[Items from a dataset]
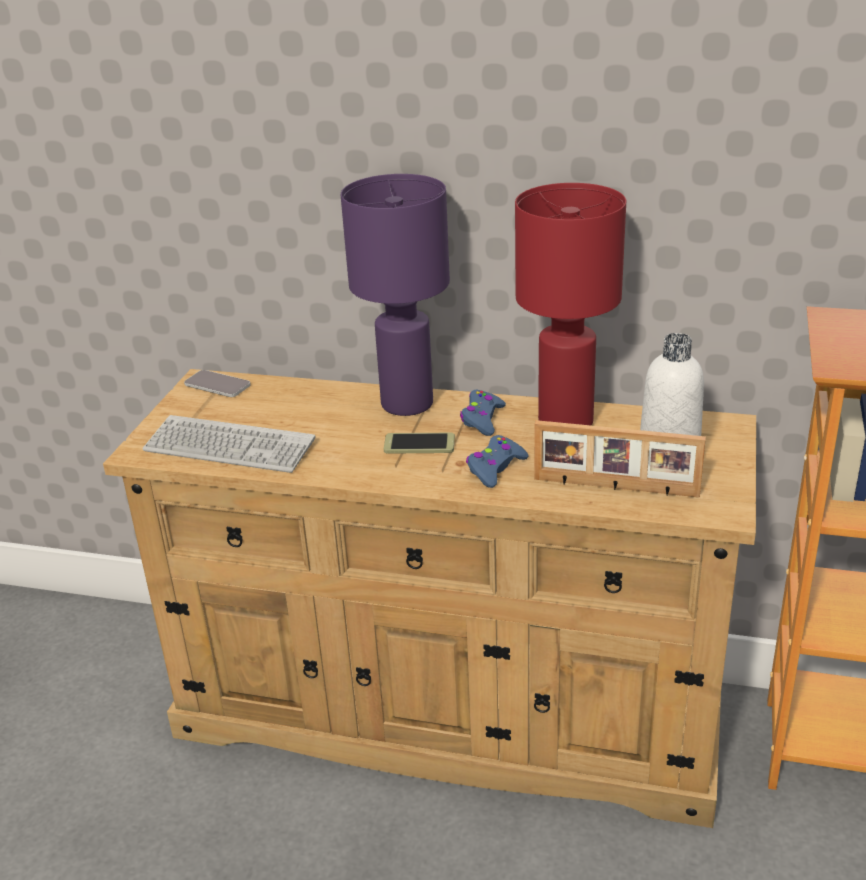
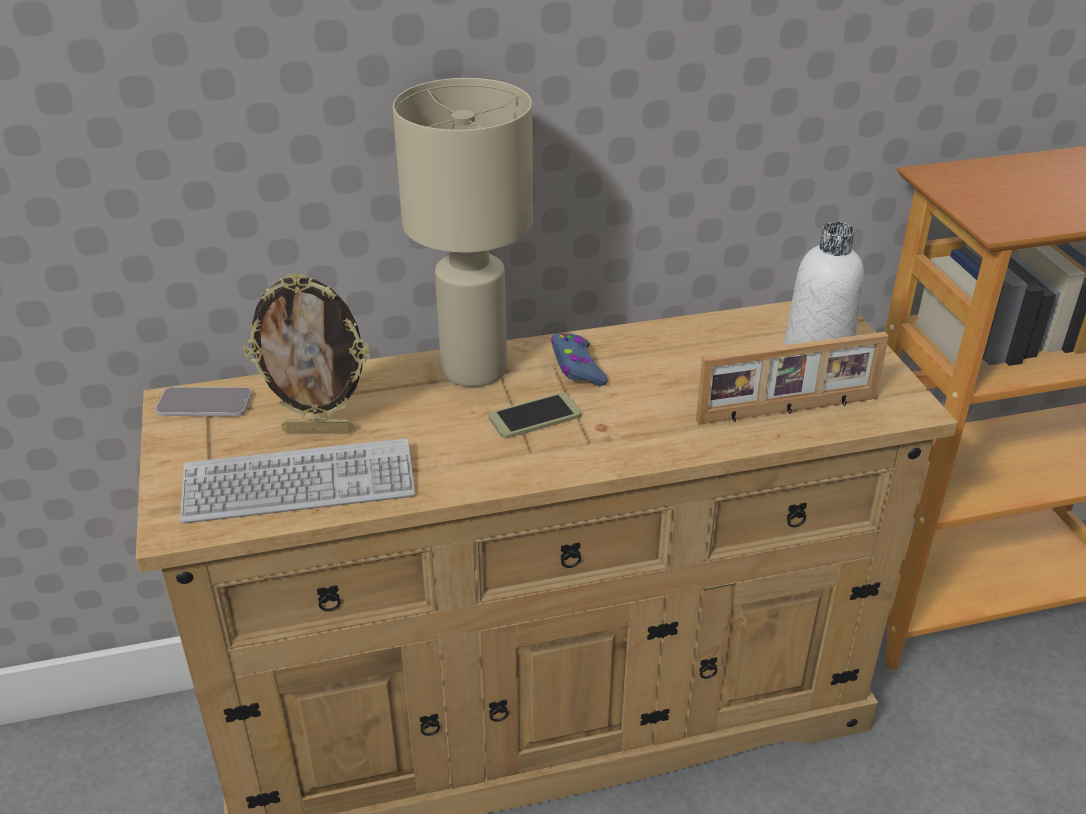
camera: 30 degrees left, 5 degrees up
(271, 417) = (319, 430): none -> picture frame
(406, 403) = (472, 369): purple table lamp -> beige table lamp
(495, 468) = (646, 423): blue game controller -> none
(566, 421) = (668, 347): red table lamp -> none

* [WHAT NEEDS TO BE DONE]
Could you set down the records above exactly, skipping any picture?

* [WRITTEN RESPONSE]
camera: 30 degrees left, 5 degrees up
(271, 417) = (319, 430): none -> picture frame
(406, 403) = (472, 369): purple table lamp -> beige table lamp
(495, 468) = (646, 423): blue game controller -> none
(566, 421) = (668, 347): red table lamp -> none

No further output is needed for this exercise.